EXERCISE DETAILS: The records are to be repeated exactly, and any images in them are to be dropped.

INPUT FOR THIS TASK:
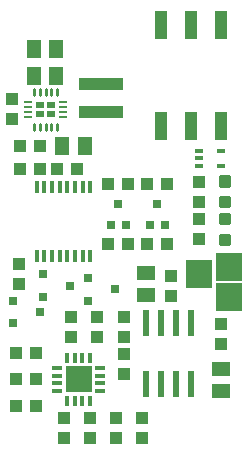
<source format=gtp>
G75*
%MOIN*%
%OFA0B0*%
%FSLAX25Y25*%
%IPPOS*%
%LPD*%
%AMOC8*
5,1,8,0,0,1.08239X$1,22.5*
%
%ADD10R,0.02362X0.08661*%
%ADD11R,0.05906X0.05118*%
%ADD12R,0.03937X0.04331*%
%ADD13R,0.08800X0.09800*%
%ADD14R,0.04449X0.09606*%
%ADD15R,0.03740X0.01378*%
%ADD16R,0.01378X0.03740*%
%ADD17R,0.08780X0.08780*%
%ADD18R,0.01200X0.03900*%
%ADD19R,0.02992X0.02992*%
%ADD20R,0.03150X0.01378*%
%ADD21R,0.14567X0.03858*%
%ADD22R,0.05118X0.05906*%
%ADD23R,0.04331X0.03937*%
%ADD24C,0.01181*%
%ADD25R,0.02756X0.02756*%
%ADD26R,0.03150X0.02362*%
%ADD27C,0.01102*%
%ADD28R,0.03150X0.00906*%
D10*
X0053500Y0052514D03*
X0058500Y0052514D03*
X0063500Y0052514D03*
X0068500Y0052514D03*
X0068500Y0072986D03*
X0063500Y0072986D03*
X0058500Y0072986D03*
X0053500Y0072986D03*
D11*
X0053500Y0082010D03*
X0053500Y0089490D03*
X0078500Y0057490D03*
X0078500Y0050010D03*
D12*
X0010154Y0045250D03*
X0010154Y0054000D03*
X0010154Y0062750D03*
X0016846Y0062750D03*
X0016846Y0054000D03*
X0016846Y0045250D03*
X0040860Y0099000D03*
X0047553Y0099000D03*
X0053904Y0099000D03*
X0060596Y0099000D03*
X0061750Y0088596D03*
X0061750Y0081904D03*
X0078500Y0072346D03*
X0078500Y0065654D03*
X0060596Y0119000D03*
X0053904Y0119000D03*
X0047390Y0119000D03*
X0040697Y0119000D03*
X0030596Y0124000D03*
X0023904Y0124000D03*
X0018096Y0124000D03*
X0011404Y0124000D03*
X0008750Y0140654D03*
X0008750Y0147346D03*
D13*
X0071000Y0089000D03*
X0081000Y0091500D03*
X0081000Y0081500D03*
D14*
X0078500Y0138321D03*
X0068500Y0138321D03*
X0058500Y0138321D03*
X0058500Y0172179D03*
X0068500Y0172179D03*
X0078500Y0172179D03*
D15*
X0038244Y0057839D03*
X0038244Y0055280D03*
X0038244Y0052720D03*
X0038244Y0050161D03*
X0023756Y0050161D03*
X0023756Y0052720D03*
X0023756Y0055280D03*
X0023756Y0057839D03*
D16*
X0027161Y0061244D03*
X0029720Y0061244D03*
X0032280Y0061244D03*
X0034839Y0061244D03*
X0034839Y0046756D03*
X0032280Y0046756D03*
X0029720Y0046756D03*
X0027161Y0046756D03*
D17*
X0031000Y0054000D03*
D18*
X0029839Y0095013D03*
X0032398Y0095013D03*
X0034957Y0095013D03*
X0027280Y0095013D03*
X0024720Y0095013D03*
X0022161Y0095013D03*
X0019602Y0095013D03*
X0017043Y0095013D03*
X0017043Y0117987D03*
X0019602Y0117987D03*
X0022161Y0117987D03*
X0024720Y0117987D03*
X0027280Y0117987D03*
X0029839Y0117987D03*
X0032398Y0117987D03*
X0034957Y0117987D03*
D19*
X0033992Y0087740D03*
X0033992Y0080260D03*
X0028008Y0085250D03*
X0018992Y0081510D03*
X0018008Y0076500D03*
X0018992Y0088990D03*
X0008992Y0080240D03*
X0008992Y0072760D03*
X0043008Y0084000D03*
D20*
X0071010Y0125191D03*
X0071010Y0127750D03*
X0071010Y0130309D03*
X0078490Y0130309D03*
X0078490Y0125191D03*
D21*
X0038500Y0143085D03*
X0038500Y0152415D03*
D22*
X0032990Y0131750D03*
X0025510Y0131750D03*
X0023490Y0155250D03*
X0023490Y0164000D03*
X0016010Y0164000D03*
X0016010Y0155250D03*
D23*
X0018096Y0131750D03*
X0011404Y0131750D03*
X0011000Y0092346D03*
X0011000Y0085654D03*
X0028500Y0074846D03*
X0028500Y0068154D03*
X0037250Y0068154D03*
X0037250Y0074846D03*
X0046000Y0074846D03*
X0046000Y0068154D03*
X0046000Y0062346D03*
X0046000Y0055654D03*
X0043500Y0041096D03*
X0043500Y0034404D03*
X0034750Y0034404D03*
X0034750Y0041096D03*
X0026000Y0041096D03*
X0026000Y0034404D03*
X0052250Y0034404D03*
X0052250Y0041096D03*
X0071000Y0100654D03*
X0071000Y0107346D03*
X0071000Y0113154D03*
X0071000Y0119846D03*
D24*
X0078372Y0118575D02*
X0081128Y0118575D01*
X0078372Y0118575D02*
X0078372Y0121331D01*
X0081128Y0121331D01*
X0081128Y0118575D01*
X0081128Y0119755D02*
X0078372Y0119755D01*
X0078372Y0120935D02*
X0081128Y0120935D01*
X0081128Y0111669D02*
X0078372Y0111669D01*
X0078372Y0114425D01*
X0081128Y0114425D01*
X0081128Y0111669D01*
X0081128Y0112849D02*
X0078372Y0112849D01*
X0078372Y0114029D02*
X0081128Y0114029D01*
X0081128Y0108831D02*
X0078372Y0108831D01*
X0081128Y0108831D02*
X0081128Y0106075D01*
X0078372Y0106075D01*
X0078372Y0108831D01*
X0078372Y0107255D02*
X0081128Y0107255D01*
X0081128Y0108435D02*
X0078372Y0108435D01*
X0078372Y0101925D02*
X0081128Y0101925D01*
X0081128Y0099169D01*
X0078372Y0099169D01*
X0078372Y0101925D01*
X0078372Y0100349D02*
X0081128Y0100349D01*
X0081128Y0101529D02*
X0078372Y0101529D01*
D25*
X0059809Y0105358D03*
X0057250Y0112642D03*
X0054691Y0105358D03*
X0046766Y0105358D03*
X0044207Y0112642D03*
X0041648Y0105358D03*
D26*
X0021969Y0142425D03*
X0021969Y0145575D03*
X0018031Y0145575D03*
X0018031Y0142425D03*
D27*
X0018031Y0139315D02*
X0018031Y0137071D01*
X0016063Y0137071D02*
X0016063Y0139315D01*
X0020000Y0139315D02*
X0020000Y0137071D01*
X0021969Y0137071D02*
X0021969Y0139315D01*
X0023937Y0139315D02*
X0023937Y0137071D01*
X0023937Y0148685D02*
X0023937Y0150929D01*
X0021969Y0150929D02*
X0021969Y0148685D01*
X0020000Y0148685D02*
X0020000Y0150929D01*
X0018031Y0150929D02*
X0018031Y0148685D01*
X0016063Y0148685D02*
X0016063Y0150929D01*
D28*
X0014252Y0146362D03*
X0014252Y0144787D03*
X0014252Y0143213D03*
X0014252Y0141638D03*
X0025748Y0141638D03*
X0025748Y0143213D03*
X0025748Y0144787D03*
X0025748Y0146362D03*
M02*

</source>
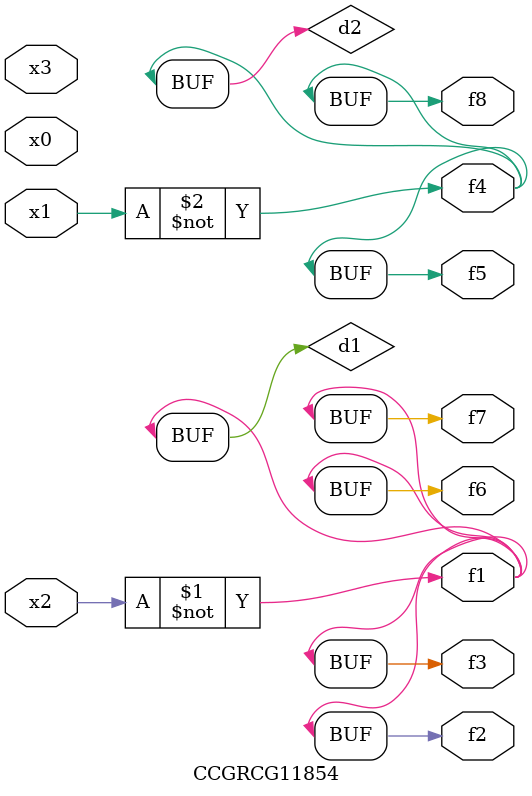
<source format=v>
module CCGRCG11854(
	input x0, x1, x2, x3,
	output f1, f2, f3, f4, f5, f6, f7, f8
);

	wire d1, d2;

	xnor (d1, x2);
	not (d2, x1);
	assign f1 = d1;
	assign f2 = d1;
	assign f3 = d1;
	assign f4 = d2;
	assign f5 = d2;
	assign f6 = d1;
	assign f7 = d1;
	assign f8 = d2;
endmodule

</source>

RESPONSE AREA:
<source format=gtp>
G75*
%MOIN*%
%OFA0B0*%
%FSLAX25Y25*%
%IPPOS*%
%LPD*%
%AMOC8*
5,1,8,0,0,1.08239X$1,22.5*
%
%ADD10R,0.02362X0.08661*%
%ADD11R,0.05906X0.05118*%
%ADD12R,0.03937X0.04331*%
%ADD13R,0.08800X0.09800*%
%ADD14R,0.04449X0.09606*%
%ADD15R,0.03740X0.01378*%
%ADD16R,0.01378X0.03740*%
%ADD17R,0.08780X0.08780*%
%ADD18R,0.01200X0.03900*%
%ADD19R,0.02992X0.02992*%
%ADD20R,0.03150X0.01378*%
%ADD21R,0.14567X0.03858*%
%ADD22R,0.05118X0.05906*%
%ADD23R,0.04331X0.03937*%
%ADD24C,0.01181*%
%ADD25R,0.02756X0.02756*%
%ADD26R,0.03150X0.02362*%
%ADD27C,0.01102*%
%ADD28R,0.03150X0.00906*%
D10*
X0053500Y0052514D03*
X0058500Y0052514D03*
X0063500Y0052514D03*
X0068500Y0052514D03*
X0068500Y0072986D03*
X0063500Y0072986D03*
X0058500Y0072986D03*
X0053500Y0072986D03*
D11*
X0053500Y0082010D03*
X0053500Y0089490D03*
X0078500Y0057490D03*
X0078500Y0050010D03*
D12*
X0010154Y0045250D03*
X0010154Y0054000D03*
X0010154Y0062750D03*
X0016846Y0062750D03*
X0016846Y0054000D03*
X0016846Y0045250D03*
X0040860Y0099000D03*
X0047553Y0099000D03*
X0053904Y0099000D03*
X0060596Y0099000D03*
X0061750Y0088596D03*
X0061750Y0081904D03*
X0078500Y0072346D03*
X0078500Y0065654D03*
X0060596Y0119000D03*
X0053904Y0119000D03*
X0047390Y0119000D03*
X0040697Y0119000D03*
X0030596Y0124000D03*
X0023904Y0124000D03*
X0018096Y0124000D03*
X0011404Y0124000D03*
X0008750Y0140654D03*
X0008750Y0147346D03*
D13*
X0071000Y0089000D03*
X0081000Y0091500D03*
X0081000Y0081500D03*
D14*
X0078500Y0138321D03*
X0068500Y0138321D03*
X0058500Y0138321D03*
X0058500Y0172179D03*
X0068500Y0172179D03*
X0078500Y0172179D03*
D15*
X0038244Y0057839D03*
X0038244Y0055280D03*
X0038244Y0052720D03*
X0038244Y0050161D03*
X0023756Y0050161D03*
X0023756Y0052720D03*
X0023756Y0055280D03*
X0023756Y0057839D03*
D16*
X0027161Y0061244D03*
X0029720Y0061244D03*
X0032280Y0061244D03*
X0034839Y0061244D03*
X0034839Y0046756D03*
X0032280Y0046756D03*
X0029720Y0046756D03*
X0027161Y0046756D03*
D17*
X0031000Y0054000D03*
D18*
X0029839Y0095013D03*
X0032398Y0095013D03*
X0034957Y0095013D03*
X0027280Y0095013D03*
X0024720Y0095013D03*
X0022161Y0095013D03*
X0019602Y0095013D03*
X0017043Y0095013D03*
X0017043Y0117987D03*
X0019602Y0117987D03*
X0022161Y0117987D03*
X0024720Y0117987D03*
X0027280Y0117987D03*
X0029839Y0117987D03*
X0032398Y0117987D03*
X0034957Y0117987D03*
D19*
X0033992Y0087740D03*
X0033992Y0080260D03*
X0028008Y0085250D03*
X0018992Y0081510D03*
X0018008Y0076500D03*
X0018992Y0088990D03*
X0008992Y0080240D03*
X0008992Y0072760D03*
X0043008Y0084000D03*
D20*
X0071010Y0125191D03*
X0071010Y0127750D03*
X0071010Y0130309D03*
X0078490Y0130309D03*
X0078490Y0125191D03*
D21*
X0038500Y0143085D03*
X0038500Y0152415D03*
D22*
X0032990Y0131750D03*
X0025510Y0131750D03*
X0023490Y0155250D03*
X0023490Y0164000D03*
X0016010Y0164000D03*
X0016010Y0155250D03*
D23*
X0018096Y0131750D03*
X0011404Y0131750D03*
X0011000Y0092346D03*
X0011000Y0085654D03*
X0028500Y0074846D03*
X0028500Y0068154D03*
X0037250Y0068154D03*
X0037250Y0074846D03*
X0046000Y0074846D03*
X0046000Y0068154D03*
X0046000Y0062346D03*
X0046000Y0055654D03*
X0043500Y0041096D03*
X0043500Y0034404D03*
X0034750Y0034404D03*
X0034750Y0041096D03*
X0026000Y0041096D03*
X0026000Y0034404D03*
X0052250Y0034404D03*
X0052250Y0041096D03*
X0071000Y0100654D03*
X0071000Y0107346D03*
X0071000Y0113154D03*
X0071000Y0119846D03*
D24*
X0078372Y0118575D02*
X0081128Y0118575D01*
X0078372Y0118575D02*
X0078372Y0121331D01*
X0081128Y0121331D01*
X0081128Y0118575D01*
X0081128Y0119755D02*
X0078372Y0119755D01*
X0078372Y0120935D02*
X0081128Y0120935D01*
X0081128Y0111669D02*
X0078372Y0111669D01*
X0078372Y0114425D01*
X0081128Y0114425D01*
X0081128Y0111669D01*
X0081128Y0112849D02*
X0078372Y0112849D01*
X0078372Y0114029D02*
X0081128Y0114029D01*
X0081128Y0108831D02*
X0078372Y0108831D01*
X0081128Y0108831D02*
X0081128Y0106075D01*
X0078372Y0106075D01*
X0078372Y0108831D01*
X0078372Y0107255D02*
X0081128Y0107255D01*
X0081128Y0108435D02*
X0078372Y0108435D01*
X0078372Y0101925D02*
X0081128Y0101925D01*
X0081128Y0099169D01*
X0078372Y0099169D01*
X0078372Y0101925D01*
X0078372Y0100349D02*
X0081128Y0100349D01*
X0081128Y0101529D02*
X0078372Y0101529D01*
D25*
X0059809Y0105358D03*
X0057250Y0112642D03*
X0054691Y0105358D03*
X0046766Y0105358D03*
X0044207Y0112642D03*
X0041648Y0105358D03*
D26*
X0021969Y0142425D03*
X0021969Y0145575D03*
X0018031Y0145575D03*
X0018031Y0142425D03*
D27*
X0018031Y0139315D02*
X0018031Y0137071D01*
X0016063Y0137071D02*
X0016063Y0139315D01*
X0020000Y0139315D02*
X0020000Y0137071D01*
X0021969Y0137071D02*
X0021969Y0139315D01*
X0023937Y0139315D02*
X0023937Y0137071D01*
X0023937Y0148685D02*
X0023937Y0150929D01*
X0021969Y0150929D02*
X0021969Y0148685D01*
X0020000Y0148685D02*
X0020000Y0150929D01*
X0018031Y0150929D02*
X0018031Y0148685D01*
X0016063Y0148685D02*
X0016063Y0150929D01*
D28*
X0014252Y0146362D03*
X0014252Y0144787D03*
X0014252Y0143213D03*
X0014252Y0141638D03*
X0025748Y0141638D03*
X0025748Y0143213D03*
X0025748Y0144787D03*
X0025748Y0146362D03*
M02*

</source>
<source format=v>
module CCGRCG11854(
	input x0, x1, x2, x3,
	output f1, f2, f3, f4, f5, f6, f7, f8
);

	wire d1, d2;

	xnor (d1, x2);
	not (d2, x1);
	assign f1 = d1;
	assign f2 = d1;
	assign f3 = d1;
	assign f4 = d2;
	assign f5 = d2;
	assign f6 = d1;
	assign f7 = d1;
	assign f8 = d2;
endmodule

</source>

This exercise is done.